WHAT IS EXPECTED: In the records below, begin at the line that has "Figure 8. Augmented" and stop after the line that has "Table 1. Lessons from MHC genomics."; quote those lines verbatim and nothing more.

[Stored data]
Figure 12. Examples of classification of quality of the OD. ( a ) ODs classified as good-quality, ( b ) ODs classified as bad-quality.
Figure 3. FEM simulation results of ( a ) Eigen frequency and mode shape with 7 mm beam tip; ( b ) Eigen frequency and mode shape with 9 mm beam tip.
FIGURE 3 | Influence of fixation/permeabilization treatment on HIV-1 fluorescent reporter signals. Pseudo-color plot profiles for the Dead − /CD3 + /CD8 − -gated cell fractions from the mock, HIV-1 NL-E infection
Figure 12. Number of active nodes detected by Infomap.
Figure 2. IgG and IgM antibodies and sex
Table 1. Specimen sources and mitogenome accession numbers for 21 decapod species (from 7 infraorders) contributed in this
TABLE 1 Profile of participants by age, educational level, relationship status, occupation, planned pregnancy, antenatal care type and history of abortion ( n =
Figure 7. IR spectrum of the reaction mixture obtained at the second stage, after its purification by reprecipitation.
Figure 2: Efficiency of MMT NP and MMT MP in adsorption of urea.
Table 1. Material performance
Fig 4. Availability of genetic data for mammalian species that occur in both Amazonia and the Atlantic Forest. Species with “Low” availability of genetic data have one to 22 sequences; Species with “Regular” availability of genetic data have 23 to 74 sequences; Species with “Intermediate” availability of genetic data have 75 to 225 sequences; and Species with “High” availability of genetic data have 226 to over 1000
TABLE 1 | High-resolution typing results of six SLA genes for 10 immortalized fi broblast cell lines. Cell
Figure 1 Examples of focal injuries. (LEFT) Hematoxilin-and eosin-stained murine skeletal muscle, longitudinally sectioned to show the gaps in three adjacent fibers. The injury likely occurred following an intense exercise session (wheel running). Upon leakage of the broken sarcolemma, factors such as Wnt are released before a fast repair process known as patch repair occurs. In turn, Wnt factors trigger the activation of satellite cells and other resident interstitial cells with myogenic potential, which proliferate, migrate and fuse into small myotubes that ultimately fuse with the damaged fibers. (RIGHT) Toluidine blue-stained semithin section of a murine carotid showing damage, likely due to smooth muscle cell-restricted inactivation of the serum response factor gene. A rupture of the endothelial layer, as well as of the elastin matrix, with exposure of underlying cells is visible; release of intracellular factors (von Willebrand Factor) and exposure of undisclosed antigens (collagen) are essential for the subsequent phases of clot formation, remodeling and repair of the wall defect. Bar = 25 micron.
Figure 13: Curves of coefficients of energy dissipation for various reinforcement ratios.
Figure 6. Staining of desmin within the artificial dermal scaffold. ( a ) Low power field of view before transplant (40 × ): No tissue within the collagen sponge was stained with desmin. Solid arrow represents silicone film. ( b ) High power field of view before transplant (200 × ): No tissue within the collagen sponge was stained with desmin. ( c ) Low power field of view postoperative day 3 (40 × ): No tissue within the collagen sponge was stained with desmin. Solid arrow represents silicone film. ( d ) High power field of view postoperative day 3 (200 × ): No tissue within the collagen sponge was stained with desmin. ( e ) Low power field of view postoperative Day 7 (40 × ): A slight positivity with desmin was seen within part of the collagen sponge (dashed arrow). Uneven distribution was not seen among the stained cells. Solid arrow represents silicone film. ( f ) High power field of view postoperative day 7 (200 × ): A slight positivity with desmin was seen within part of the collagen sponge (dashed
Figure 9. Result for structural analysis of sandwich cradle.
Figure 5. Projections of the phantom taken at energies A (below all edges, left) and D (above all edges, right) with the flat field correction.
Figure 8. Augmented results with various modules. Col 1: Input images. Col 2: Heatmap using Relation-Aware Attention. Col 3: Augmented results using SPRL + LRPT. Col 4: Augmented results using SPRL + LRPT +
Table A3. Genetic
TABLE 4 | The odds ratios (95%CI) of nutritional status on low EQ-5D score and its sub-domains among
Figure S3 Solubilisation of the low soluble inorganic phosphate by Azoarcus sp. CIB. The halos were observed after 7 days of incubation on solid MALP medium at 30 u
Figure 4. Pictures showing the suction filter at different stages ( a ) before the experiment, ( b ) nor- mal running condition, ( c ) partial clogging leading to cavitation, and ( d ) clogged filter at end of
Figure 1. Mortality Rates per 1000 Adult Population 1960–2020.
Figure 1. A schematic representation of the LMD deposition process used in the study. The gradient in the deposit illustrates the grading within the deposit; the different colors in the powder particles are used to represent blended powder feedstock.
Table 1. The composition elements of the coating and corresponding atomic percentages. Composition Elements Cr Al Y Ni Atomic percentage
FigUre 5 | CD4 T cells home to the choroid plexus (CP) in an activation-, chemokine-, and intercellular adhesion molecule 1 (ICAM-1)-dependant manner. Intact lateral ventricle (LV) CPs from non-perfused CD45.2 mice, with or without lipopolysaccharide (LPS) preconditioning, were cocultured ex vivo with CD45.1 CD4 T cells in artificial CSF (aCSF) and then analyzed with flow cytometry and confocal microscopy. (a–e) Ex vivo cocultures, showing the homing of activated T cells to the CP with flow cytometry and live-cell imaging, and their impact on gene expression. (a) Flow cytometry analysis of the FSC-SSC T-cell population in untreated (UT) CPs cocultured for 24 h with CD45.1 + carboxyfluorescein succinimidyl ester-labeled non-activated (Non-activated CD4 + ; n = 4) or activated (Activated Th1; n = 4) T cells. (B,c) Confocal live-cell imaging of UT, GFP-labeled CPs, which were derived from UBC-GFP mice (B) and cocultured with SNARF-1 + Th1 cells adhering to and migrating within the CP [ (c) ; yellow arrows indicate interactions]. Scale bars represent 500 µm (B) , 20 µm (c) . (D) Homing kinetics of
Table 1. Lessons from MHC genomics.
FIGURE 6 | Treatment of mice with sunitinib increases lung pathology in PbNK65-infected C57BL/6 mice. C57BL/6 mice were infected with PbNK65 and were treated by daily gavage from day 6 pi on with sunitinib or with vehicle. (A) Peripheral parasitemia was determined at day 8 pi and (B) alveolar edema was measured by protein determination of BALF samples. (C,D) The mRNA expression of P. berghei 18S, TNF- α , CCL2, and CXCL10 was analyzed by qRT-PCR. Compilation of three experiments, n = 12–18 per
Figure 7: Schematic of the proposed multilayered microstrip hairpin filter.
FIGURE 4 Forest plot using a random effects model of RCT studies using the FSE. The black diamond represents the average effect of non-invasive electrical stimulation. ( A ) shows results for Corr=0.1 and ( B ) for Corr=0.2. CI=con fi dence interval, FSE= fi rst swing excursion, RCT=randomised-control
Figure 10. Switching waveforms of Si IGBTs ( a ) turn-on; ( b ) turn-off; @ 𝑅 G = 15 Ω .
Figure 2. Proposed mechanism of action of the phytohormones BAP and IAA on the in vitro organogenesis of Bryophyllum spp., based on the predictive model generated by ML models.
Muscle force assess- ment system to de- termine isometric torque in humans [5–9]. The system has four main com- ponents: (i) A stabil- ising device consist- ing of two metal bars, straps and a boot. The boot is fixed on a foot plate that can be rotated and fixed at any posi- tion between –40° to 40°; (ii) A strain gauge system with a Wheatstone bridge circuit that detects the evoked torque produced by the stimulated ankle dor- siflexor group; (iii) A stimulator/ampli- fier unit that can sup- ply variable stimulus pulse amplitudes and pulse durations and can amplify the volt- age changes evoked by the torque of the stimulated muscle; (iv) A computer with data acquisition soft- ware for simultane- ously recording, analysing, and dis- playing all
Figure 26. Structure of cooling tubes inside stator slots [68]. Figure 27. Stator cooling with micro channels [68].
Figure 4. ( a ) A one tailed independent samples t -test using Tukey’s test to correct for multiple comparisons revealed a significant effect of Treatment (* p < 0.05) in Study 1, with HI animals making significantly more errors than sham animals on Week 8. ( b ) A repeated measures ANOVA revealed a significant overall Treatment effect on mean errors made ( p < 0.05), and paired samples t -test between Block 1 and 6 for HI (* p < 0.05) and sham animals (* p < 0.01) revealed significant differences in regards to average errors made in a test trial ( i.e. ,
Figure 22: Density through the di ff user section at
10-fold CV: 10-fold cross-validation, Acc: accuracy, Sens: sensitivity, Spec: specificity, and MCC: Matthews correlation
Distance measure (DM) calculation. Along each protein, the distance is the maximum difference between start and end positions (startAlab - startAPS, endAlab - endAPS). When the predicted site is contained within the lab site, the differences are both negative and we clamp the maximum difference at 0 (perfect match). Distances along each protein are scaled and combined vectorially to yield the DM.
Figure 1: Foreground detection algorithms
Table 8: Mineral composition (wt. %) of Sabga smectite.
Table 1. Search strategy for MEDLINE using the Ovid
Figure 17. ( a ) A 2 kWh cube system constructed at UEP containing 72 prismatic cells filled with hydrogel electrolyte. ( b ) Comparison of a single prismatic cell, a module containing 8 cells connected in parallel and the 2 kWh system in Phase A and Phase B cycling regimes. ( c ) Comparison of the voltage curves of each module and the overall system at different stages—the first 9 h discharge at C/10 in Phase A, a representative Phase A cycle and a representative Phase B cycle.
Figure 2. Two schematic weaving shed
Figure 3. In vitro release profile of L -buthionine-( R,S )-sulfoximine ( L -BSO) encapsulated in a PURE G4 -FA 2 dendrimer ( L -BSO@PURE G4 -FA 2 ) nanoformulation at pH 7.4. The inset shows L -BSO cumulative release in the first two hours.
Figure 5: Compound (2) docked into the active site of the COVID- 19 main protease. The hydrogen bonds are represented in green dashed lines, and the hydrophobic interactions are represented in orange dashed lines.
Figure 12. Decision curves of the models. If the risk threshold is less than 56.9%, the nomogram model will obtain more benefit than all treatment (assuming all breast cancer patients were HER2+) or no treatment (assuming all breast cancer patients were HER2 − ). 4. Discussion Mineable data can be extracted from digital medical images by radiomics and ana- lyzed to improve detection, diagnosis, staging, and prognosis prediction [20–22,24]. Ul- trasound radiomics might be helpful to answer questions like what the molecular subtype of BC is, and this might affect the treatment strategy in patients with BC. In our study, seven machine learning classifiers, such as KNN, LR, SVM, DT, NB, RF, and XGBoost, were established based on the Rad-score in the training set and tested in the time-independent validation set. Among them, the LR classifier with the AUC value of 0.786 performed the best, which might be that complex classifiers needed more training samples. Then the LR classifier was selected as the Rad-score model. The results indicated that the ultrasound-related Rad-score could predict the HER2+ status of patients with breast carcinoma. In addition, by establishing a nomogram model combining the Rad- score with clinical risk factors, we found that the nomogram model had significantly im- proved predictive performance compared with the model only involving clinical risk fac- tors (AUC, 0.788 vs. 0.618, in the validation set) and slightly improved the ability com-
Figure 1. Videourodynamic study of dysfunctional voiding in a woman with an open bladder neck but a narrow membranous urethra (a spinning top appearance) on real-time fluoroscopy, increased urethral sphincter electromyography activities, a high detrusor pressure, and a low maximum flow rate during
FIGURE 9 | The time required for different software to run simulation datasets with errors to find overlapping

RESULT OF THIS TASK:
Figure 8. Augmented results with various modules. Col 1: Input images. Col 2: Heatmap using Relation-Aware Attention. Col 3: Augmented results using SPRL + LRPT. Col 4: Augmented results using SPRL + LRPT +
Table A3. Genetic
TABLE 4 | The odds ratios (95%CI) of nutritional status on low EQ-5D score and its sub-domains among
Figure S3 Solubilisation of the low soluble inorganic phosphate by Azoarcus sp. CIB. The halos were observed after 7 days of incubation on solid MALP medium at 30 u
Figure 4. Pictures showing the suction filter at different stages ( a ) before the experiment, ( b ) nor- mal running condition, ( c ) partial clogging leading to cavitation, and ( d ) clogged filter at end of
Figure 1. Mortality Rates per 1000 Adult Population 1960–2020.
Figure 1. A schematic representation of the LMD deposition process used in the study. The gradient in the deposit illustrates the grading within the deposit; the different colors in the powder particles are used to represent blended powder feedstock.
Table 1. The composition elements of the coating and corresponding atomic percentages. Composition Elements Cr Al Y Ni Atomic percentage
FigUre 5 | CD4 T cells home to the choroid plexus (CP) in an activation-, chemokine-, and intercellular adhesion molecule 1 (ICAM-1)-dependant manner. Intact lateral ventricle (LV) CPs from non-perfused CD45.2 mice, with or without lipopolysaccharide (LPS) preconditioning, were cocultured ex vivo with CD45.1 CD4 T cells in artificial CSF (aCSF) and then analyzed with flow cytometry and confocal microscopy. (a–e) Ex vivo cocultures, showing the homing of activated T cells to the CP with flow cytometry and live-cell imaging, and their impact on gene expression. (a) Flow cytometry analysis of the FSC-SSC T-cell population in untreated (UT) CPs cocultured for 24 h with CD45.1 + carboxyfluorescein succinimidyl ester-labeled non-activated (Non-activated CD4 + ; n = 4) or activated (Activated Th1; n = 4) T cells. (B,c) Confocal live-cell imaging of UT, GFP-labeled CPs, which were derived from UBC-GFP mice (B) and cocultured with SNARF-1 + Th1 cells adhering to and migrating within the CP [ (c) ; yellow arrows indicate interactions]. Scale bars represent 500 µm (B) , 20 µm (c) . (D) Homing kinetics of
Table 1. Lessons from MHC genomics.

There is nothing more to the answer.